Haley and Albany County’s four other legislators in the House all voted for both the National Retail Fairness Act and the lodging tax bill.

The lodging tax proposal died in the Senate on a third reading. Rothfuss voted for that bill, but Sen. Glenn Moniz, R-Laramie, voted no, becoming the only Albany County legislator to vote against either proposal.

“I will admit, we’re going to do something in the near future, but I base my decision on the feedback that I get from my constituents,” Moniz said, noting that voters he’s talked to have expressed a strong aversion to new taxes.

Currently, Wyoming’s lodging tax is 2-4 percent — depending on the county — and 2019’s lodging tax bill would’ve imposed a statewide lodging tax of 5 percent. The state’s share of the tax would’ve been used to fund the Wyoming Tourism Board and the Wyoming Office of Tourism.

Moniz said that structure made him uncomfortable with the bill and indicated that any new revenue streams “need to benefit the entire state, not just tourism.”

“I thought we needed to take another look at that another year,” he said.

Moniz never got a chance to vote on the corporate income tax bill, but told the Boomerang he had a “pretty middle of the road” position on the bill.

While he said he liked that the bill would mostly tax out-of-state companies like Walmart, he said he still worries about the state’s economy.

“In Albany County, the economy is kind of stable, but it’s not for a lot of counties across the state,” he said. “I just don’t think right now is the time to tax things.”

Backers of the bill promised that the much of the revenue wouldn’t actually be a new tax burden for corporations, and instead would be diverted from other states that currently tax corporations’ Wyoming income.

“Probably for Walmart, it probably makes no difference to them whether they’re paying it here or in Arkansas,” said Rep. Dan Furphy, R-Laramie.

The bill was projected to have raised $45 million annually for education, which Furphy said was a big reason he supported the bill.

“Not that I’m big on taxes, but we’ve got to fund education. We can’t keep spending our reserves,” Furphy said.

During his first two years in the Legislature, Furphy served on the Joint Revenue Committee.

This year, the retired banker was moved, at his request, off the revenue committee and onto the Joint Minerals, Business and Economic Development Interim Committee, which often handles banking issues.

Serving on the revenue committee can sometimes be discouraging work for legislators. Its members spend significant time each interim thoroughly vetting proposals they know aren’t likely to see much success.

“The revenue committee does some serious work and they put forward some serious proposal on revenue enhancements, and it’s a problem that some (legislators) get elected with their hands bound by no-new-taxes pledges,” said Rep. Charles Pelkey, D-Laramie.

Half of the Joint Revenue Committee members this interim are new to the committee.
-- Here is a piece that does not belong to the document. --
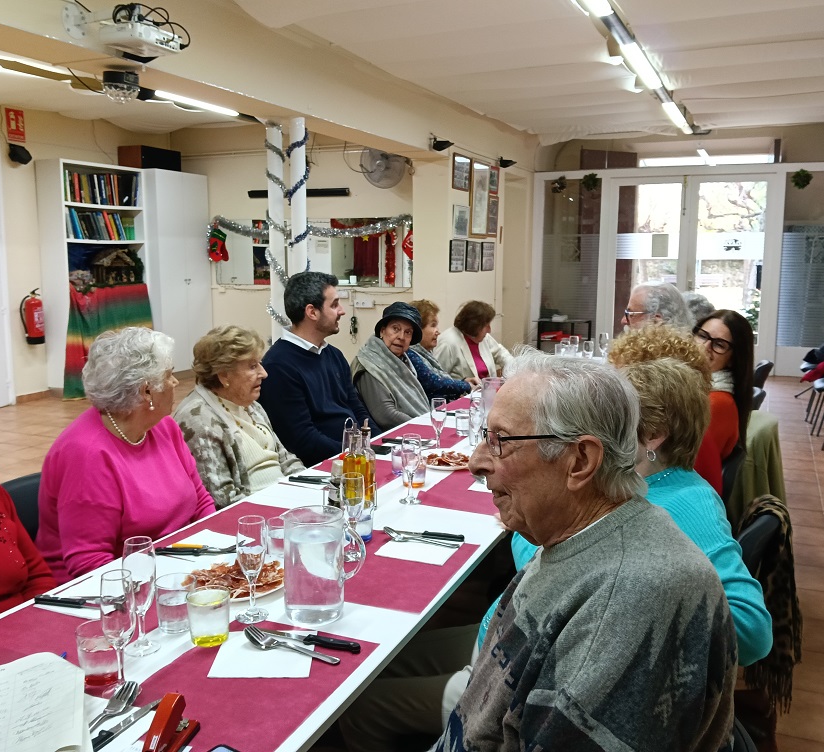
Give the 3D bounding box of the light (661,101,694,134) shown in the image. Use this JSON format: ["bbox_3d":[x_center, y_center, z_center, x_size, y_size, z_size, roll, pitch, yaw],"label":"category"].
[{"bbox_3d":[2.727,-2.653,8.004,0.110,0.090,1.650,4,10,24],"label":"light"}]

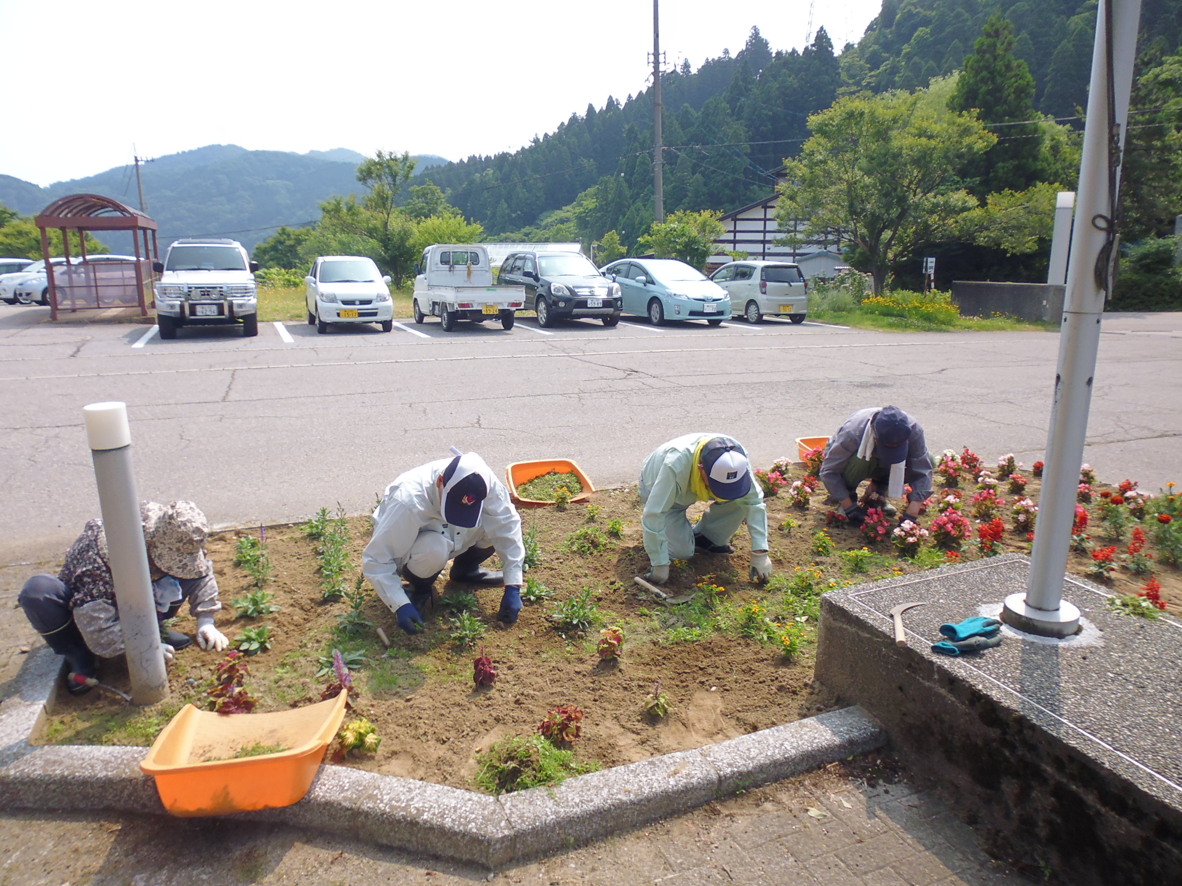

Someone who doesn’t find the work futile is Rep. Cathy Connolly, D-Laramie, who’s returning to the committee for her third interim.

Someone needs to do the work, and Connolly said it might as well be her.

“I’m really committed to the work on the revenue committee,” she said. “I’m a left-wing Democrat. I’m a person who believes in Democratic ideas. This is my job.”

Connolly said she thought the lodging tax and National Retail Fairness Act “honestly had a chance this year,” she said.

Connolly said she’s hoping the discussions surrounding the two tax bills will only create momentum going forward.

“There’s something to be said for time,” she said.

This interim, the revenue committee plans to continue studying the possiblility of a corporate income tax, and will review other tax bills that failed this session.

The committee also plans to examine the possibility of new electricity taxation and exploring ways of “raising the valuation factor” for property taxes to conjure more revenue out of local mill levies.